しかし、僕は男であるために女を求める生き物で。自身の万全を保つために女を抱くこともあった。
だけど、それは商売での女の話であって、寄ってくる女に優しくしたことは無い。都合よく使ったことも無い。
だいたいの女は、顔が良いからって理由で寄ってきているだけだし、優しくする必要性を感じられない。

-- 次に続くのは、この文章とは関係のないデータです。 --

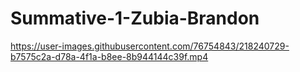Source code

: # Summative-1-Zubia-Brandon


https://user-images.githubusercontent.com/76754843/218240729-b7575c2a-d78a-4f1a-b8ee-8b944144c39f.mp4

そんな僕とは違い、周りの人たちは沸いて出てくる女に優しくするのだから不思議だ。
まァ、最近じゃ永倉さんが僕に似てきていると思う。
……いや、僕よりもっとタチが悪いかもしれない。
永倉さんは、屯所内じゃ女好きで有名だったのにな~。
あの子が現れて、すっかり変わってしまった。
あの子は……今も誰にも媚びず、生きているんだろうか。
今も、あの強さを磨いて更に強くなっているに違いない。
僕と似たような冷たさを持ち、それを隠すことなく人を斬る。
溢れ散る血を憎みながらも慈しむ……修羅。
僕が憧れた、初めての女の子。
男と女の柵を容易く越えたあの人は、僕に目もくれないが……いつかあの人の瞳に僕を映せたら、どれだけの高揚感に胸が踊るのだろう。
考えただけで、顔が綻ぶ。
……そんな僕の機嫌を害する者は、媚びるような、惚けているような目を僕に向けていた。